- What is being asked -
Rewrite the stretch from the start of the entries through the line containing "dt kokosolie niet" as a Markdown table with the columns Row and Line. Number each line in Row, and leave out blank lines.

(Extracted records)
__________

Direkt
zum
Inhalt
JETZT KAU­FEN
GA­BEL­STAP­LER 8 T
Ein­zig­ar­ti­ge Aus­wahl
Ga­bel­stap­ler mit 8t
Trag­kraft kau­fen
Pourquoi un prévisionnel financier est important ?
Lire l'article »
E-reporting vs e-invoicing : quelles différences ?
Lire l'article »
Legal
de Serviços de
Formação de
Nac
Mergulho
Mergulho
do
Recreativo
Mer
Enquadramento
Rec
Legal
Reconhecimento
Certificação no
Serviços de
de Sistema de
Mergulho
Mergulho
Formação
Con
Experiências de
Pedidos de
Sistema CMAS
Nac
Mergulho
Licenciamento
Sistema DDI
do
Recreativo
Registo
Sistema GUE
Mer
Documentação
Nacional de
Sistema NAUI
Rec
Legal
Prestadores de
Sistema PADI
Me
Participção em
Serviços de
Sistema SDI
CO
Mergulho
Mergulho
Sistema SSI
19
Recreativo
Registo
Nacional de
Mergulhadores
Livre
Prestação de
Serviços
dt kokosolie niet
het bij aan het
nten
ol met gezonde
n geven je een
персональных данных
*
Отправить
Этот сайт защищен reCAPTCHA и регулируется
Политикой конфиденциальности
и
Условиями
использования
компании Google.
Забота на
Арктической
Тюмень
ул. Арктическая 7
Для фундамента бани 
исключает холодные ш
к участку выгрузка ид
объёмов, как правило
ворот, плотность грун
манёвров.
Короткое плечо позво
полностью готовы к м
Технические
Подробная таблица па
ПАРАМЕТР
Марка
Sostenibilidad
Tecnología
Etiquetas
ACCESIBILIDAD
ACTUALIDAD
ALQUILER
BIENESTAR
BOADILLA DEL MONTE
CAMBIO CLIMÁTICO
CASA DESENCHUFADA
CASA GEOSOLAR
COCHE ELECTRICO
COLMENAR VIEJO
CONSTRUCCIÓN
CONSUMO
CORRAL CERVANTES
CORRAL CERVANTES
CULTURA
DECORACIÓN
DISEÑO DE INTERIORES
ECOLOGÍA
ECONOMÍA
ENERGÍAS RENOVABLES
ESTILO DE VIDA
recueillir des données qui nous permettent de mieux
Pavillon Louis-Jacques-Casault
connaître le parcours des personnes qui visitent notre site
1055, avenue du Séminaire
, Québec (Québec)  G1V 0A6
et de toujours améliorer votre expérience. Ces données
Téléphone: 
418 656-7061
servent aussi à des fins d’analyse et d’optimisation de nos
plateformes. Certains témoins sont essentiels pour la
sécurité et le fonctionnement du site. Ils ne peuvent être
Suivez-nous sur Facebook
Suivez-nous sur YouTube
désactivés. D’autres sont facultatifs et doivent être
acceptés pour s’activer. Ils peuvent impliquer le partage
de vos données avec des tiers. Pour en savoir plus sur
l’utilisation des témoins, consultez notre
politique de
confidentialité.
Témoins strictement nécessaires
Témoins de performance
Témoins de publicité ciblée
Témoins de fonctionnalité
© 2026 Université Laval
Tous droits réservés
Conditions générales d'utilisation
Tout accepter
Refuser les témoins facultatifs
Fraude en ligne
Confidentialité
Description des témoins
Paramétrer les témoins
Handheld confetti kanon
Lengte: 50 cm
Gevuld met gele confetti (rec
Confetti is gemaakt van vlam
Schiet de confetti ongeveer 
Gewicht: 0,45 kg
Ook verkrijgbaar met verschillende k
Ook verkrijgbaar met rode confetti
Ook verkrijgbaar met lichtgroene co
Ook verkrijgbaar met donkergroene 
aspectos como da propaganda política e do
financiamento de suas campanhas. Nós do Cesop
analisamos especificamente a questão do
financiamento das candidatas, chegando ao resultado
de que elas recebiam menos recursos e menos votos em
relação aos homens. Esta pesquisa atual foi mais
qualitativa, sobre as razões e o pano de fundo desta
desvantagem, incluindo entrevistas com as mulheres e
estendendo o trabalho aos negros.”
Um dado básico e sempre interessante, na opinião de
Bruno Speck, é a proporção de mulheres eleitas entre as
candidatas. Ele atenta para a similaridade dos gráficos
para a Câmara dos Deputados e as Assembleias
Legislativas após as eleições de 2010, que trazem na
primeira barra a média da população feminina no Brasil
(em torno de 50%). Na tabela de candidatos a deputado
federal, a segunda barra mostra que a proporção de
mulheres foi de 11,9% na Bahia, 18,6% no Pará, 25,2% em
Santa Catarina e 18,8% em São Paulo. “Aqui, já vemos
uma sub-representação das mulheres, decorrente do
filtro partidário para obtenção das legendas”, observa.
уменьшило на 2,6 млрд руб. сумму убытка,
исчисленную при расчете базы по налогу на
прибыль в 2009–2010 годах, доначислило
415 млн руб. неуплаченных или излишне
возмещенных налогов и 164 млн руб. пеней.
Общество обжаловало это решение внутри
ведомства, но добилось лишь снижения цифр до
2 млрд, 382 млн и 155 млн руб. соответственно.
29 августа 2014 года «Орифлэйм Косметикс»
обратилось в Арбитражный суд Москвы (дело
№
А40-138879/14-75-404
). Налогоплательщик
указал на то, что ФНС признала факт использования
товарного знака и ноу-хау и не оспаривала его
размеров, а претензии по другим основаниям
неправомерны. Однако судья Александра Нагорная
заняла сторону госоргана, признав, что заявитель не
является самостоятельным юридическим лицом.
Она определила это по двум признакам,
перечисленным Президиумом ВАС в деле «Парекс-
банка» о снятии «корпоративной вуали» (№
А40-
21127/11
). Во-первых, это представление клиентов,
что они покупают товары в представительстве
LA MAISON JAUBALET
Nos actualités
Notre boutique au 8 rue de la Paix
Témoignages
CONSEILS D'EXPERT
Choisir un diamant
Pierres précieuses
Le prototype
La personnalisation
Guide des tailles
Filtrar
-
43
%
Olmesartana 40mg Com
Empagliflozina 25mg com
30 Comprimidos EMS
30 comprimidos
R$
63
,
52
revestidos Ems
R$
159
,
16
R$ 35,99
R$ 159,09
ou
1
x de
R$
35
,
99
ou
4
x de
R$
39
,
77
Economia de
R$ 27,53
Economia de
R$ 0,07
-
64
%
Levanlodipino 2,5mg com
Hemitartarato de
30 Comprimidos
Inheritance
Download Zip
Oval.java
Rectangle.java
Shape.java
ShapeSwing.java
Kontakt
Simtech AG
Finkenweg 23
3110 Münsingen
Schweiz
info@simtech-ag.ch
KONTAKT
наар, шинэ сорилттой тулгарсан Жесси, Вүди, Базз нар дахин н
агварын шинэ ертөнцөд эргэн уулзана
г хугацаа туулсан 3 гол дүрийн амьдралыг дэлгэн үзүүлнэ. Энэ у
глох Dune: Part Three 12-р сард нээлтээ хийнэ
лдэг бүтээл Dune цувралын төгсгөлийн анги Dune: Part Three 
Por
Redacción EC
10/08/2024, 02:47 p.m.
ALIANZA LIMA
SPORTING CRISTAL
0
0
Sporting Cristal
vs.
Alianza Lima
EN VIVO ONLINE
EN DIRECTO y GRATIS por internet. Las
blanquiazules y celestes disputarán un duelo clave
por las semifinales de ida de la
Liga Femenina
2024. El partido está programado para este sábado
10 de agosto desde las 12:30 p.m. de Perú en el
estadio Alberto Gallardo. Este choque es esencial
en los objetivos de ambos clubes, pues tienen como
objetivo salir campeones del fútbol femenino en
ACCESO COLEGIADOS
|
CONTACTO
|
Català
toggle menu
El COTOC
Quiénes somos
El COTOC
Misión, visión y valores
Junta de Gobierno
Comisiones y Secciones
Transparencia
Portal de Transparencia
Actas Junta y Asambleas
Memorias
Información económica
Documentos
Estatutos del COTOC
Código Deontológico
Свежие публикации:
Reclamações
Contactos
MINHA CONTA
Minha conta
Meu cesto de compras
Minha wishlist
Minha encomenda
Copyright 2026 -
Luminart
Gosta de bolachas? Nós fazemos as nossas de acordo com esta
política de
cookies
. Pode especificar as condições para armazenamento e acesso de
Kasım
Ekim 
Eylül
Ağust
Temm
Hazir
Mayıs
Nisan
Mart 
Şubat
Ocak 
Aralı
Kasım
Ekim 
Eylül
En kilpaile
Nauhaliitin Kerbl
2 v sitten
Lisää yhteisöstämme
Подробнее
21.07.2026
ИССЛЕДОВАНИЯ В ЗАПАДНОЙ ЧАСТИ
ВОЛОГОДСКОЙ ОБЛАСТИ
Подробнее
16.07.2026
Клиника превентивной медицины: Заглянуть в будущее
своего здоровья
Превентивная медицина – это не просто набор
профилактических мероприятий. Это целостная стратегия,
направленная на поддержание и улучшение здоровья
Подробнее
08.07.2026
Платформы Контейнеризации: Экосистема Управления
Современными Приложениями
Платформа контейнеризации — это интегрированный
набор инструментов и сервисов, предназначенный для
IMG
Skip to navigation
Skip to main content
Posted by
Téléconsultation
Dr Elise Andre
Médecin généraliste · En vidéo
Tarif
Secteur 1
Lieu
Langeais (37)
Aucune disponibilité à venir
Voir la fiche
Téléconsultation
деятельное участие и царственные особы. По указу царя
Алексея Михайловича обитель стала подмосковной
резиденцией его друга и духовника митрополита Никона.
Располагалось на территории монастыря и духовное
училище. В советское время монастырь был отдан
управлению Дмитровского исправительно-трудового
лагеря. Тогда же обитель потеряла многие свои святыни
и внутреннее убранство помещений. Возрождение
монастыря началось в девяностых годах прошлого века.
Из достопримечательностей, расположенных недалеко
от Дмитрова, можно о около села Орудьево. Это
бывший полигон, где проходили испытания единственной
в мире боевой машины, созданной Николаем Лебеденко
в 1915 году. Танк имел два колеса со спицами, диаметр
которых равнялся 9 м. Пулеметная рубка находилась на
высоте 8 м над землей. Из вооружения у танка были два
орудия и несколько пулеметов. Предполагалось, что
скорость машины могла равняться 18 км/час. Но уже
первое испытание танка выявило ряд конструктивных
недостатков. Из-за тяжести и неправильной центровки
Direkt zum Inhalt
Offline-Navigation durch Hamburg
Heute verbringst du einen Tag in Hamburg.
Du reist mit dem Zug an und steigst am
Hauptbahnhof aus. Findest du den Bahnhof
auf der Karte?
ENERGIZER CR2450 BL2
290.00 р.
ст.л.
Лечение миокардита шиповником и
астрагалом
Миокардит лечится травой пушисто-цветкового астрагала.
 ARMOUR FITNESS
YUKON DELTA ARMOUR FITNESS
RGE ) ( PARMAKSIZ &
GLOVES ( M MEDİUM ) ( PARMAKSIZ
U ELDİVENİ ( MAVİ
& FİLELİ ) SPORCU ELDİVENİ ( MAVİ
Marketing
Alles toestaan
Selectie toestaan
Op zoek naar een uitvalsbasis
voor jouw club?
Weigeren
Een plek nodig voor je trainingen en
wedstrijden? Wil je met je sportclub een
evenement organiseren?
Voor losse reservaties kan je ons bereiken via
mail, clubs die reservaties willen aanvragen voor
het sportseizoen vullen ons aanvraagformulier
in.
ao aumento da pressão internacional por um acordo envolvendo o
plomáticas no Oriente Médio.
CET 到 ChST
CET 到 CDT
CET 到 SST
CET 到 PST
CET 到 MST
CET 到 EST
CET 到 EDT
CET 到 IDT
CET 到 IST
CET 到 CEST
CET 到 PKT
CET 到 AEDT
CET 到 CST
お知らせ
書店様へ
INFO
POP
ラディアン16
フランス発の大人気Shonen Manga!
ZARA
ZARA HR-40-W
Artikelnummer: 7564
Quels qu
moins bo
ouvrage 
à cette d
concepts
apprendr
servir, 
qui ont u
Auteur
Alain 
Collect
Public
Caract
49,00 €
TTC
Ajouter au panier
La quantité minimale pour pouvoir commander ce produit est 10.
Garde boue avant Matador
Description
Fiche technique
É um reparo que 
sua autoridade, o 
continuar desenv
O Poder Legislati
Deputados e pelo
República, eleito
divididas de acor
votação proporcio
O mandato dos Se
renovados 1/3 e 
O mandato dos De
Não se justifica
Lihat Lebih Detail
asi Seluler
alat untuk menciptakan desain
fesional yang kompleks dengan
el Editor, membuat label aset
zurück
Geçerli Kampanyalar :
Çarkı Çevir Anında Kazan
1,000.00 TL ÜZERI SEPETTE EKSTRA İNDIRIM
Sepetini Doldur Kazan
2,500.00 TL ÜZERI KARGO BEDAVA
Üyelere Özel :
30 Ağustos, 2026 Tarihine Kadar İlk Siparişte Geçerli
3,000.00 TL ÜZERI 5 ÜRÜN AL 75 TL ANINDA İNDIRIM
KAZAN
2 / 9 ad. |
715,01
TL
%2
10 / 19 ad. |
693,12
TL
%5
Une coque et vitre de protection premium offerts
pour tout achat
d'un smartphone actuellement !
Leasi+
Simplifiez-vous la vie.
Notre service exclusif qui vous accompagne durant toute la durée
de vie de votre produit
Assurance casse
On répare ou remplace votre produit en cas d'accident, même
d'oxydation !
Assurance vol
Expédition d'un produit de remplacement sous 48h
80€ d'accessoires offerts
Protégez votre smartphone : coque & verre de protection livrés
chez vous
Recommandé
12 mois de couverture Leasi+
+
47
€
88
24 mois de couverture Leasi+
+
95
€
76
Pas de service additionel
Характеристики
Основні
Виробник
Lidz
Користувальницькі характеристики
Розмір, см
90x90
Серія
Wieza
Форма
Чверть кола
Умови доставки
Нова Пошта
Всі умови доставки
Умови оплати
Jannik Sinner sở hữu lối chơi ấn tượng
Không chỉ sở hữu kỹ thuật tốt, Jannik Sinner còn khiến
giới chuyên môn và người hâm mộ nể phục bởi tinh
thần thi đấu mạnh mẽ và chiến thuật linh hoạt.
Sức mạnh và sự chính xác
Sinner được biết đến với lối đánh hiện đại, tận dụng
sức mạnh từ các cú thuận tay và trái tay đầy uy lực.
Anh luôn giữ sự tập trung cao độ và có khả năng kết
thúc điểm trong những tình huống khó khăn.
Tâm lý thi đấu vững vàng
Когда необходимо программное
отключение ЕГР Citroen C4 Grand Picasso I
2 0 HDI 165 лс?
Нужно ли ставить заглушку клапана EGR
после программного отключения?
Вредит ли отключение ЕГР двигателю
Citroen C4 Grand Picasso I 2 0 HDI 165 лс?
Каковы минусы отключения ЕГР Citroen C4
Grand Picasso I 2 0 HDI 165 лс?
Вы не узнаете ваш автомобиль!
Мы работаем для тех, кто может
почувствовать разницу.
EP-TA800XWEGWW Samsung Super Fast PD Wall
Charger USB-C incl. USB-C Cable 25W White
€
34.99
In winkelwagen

__________

- Result for this task -
| Row | Line |
|---|---|
| 1 | Direkt |
| 2 | zum |
| 3 | Inhalt |
| 4 | JETZT KAU­FEN |
| 5 | GA­BEL­STAP­LER 8 T |
| 6 | Ein­zig­ar­ti­ge Aus­wahl |
| 7 | Ga­bel­stap­ler mit 8t |
| 8 | Trag­kraft kau­fen |
| 9 | Pourquoi un prévisionnel financier est important ? |
| 10 | Lire l'article » |
| 11 | E-reporting vs e-invoicing : quelles différences ? |
| 12 | Lire l'article » |
| 13 | Legal |
| 14 | de Serviços de |
| 15 | Formação de |
| 16 | Nac |
| 17 | Mergulho |
| 18 | Mergulho |
| 19 | do |
| 20 | Recreativo |
| 21 | Mer |
| 22 | Enquadramento |
| 23 | Rec |
| 24 | Legal |
| 25 | Reconhecimento |
| 26 | Certificação no |
| 27 | Serviços de |
| 28 | de Sistema de |
| 29 | Mergulho |
| 30 | Mergulho |
| 31 | Formação |
| 32 | Con |
| 33 | Experiências de |
| 34 | Pedidos de |
| 35 | Sistema CMAS |
| 36 | Nac |
| 37 | Mergulho |
| 38 | Licenciamento |
| 39 | Sistema DDI |
| 40 | do |
| 41 | Recreativo |
| 42 | Registo |
| 43 | Sistema GUE |
| 44 | Mer |
| 45 | Documentação |
| 46 | Nacional de |
| 47 | Sistema NAUI |
| 48 | Rec |
| 49 | Legal |
| 50 | Prestadores de |
| 51 | Sistema PADI |
| 52 | Me |
| 53 | Participção em |
| 54 | Serviços de |
| 55 | Sistema SDI |
| 56 | CO |
| 57 | Mergulho |
| 58 | Mergulho |
| 59 | Sistema SSI |
| 60 | 19 |
| 61 | Recreativo |
| 62 | Registo |
| 63 | Nacional de |
| 64 | Mergulhadores |
| 65 | Livre |
| 66 | Prestação de |
| 67 | Serviços |
| 68 | dt kokosolie niet |